* [TRECHO FORNECIDO]
==========

Essa é a proposta de pesquisadores da UFRJ e do Gpopai (USP), que lançaram um site com uma petição online pela inclusão do artigo 88-B na reforma. Aqui, o pesquisador alemão Volker Ralf Grassmuck, que adaptou a proposta internacional à realidade brasileira, explica como funcionaria o modelo.

O modelo de pagamento mensal por compartilhamento de arquivos já existe em outros lugares do mundo. Você cita alguns no seu artigo. Mas qual se aproxima mais do proposto por vocês?
Existe o modelo de uma taxa fixa sobre os dispositivos de cópia e mídias graváveis. Este é um pagamento único por parte do consumidor para os criadores em troca da liberdade de fazer cópias privadas. Criado na Alemanha em 1965, este modelo foi adotado em muitos países. Como sou alemão, este é o modelo — com todas as suas vantagens e problemas — que eu tenho diante de mim, ao pensar sobre o compartilhamento de arquivos online.

==========

* [DADOS FORNECIDOS]
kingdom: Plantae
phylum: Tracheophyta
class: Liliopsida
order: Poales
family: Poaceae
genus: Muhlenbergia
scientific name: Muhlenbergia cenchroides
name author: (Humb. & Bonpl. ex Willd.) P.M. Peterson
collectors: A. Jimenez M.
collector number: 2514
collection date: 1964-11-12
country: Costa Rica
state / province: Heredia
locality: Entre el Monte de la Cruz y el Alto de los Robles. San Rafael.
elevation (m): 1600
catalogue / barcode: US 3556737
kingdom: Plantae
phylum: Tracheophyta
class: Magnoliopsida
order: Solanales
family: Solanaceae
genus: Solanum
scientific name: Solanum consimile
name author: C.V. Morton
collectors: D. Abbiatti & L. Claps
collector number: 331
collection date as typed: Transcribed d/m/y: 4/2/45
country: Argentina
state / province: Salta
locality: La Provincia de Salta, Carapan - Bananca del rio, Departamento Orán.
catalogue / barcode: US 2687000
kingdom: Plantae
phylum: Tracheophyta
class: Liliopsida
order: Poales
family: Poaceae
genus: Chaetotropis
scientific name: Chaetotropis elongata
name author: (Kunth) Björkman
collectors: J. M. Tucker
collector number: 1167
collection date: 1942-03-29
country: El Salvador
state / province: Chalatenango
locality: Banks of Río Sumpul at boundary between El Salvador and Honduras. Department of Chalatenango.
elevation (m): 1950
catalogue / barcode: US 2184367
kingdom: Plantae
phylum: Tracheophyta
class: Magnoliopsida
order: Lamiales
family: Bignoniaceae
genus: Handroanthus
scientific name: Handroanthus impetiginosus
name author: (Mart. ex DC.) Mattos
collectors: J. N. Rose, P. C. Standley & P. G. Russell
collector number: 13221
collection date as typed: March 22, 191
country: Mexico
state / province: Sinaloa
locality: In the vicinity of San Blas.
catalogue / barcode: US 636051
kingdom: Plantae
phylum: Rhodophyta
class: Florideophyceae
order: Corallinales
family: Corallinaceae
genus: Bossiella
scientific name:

==========

* [O QUE FAZER]
(1) Segundo o trecho sobre compartilhamento de arquivos, em que país e em que ano foi criado o modelo de taxa fixa sobre dispositivos de cópia e mídias graváveis?
(2) Passe para o inglês esta frase do trecho sobre compartilhamento de arquivos: "Este é um pagamento único por parte do consumidor para os criadores em troca da liberdade de fazer cópias privadas."

* [RESPOSTAS]
(1) Na Alemanha, em 1965.

(2) This is a one-time payment by the consumer to the creators in exchange for the freedom to make private copies.